**Your instructions**
Transcribe, word for word and without additions, each line below from the one containing "HOW YOU CAN" through the one containing "Discussion – Be", both ends included.

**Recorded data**
====

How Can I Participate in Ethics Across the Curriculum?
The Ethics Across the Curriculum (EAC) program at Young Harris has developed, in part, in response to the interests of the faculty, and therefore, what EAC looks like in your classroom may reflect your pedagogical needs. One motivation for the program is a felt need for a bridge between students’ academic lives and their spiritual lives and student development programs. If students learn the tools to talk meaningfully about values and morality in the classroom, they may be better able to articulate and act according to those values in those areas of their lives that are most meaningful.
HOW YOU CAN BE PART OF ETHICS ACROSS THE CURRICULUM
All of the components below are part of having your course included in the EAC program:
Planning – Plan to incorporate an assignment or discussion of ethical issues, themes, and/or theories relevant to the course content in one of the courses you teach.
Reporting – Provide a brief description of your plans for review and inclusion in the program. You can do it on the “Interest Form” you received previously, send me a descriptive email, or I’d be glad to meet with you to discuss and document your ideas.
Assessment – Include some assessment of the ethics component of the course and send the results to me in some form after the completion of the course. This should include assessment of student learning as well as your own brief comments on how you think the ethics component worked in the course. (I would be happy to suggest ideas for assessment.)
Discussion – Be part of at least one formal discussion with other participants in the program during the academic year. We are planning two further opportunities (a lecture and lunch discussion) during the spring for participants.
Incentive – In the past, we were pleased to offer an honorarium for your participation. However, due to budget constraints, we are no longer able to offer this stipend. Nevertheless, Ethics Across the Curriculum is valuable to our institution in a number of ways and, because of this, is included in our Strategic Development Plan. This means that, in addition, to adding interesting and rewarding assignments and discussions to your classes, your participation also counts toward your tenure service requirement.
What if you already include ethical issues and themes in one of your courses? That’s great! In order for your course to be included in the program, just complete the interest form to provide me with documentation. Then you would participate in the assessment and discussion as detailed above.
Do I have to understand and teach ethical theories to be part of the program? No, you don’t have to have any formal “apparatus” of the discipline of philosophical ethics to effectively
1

====

**Solution**
HOW YOU CAN BE PART OF ETHICS ACROSS THE CURRICULUM
All of the components below are part of having your course included in the EAC program:
Planning – Plan to incorporate an assignment or discussion of ethical issues, themes, and/or theories relevant to the course content in one of the courses you teach.
Reporting – Provide a brief description of your plans for review and inclusion in the program. You can do it on the “Interest Form” you received previously, send me a descriptive email, or I’d be glad to meet with you to discuss and document your ideas.
Assessment – Include some assessment of the ethics component of the course and send the results to me in some form after the completion of the course. This should include assessment of student learning as well as your own brief comments on how you think the ethics component worked in the course. (I would be happy to suggest ideas for assessment.)
Discussion – Be part of at least one formal discussion with other participants in the program during the academic year. We are planning two further opportunities (a lecture and lunch discussion) during the spring for participants.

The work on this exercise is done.